(ASSIGNED TASK)
Given the records below, pull every line with the word "Dispersión" into the answer.

(EXCERPTED RECORDS)
>>

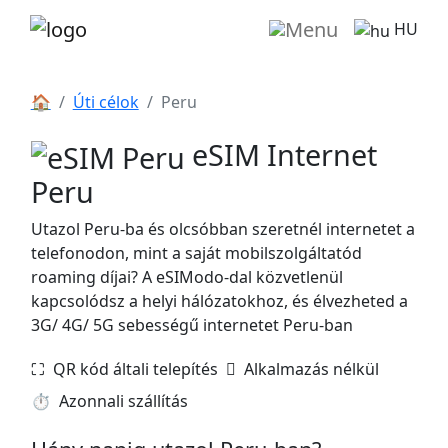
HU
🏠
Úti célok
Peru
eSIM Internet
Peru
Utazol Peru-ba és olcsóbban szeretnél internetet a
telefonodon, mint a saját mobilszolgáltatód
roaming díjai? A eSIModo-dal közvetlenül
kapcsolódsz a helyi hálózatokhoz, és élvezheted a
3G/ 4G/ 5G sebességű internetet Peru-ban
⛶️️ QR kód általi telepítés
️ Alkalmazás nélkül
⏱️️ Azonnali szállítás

<<
>>

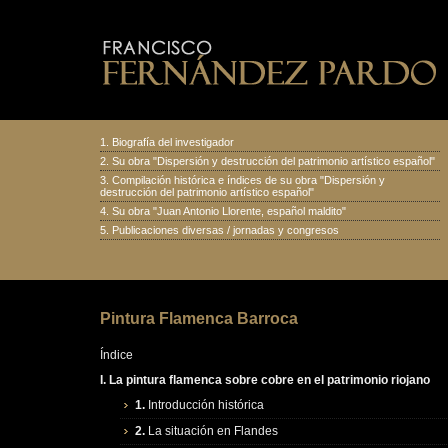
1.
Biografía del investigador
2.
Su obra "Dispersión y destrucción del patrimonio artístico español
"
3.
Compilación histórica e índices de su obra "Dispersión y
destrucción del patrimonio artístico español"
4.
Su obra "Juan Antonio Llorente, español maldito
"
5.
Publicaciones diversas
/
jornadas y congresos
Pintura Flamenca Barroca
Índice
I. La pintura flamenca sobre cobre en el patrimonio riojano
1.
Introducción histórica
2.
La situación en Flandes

<<

(RESULT FOR THIS TASK)
Su obra "Dispersión y destrucción del patrimonio artístico español
Compilación histórica e índices de su obra "Dispersión y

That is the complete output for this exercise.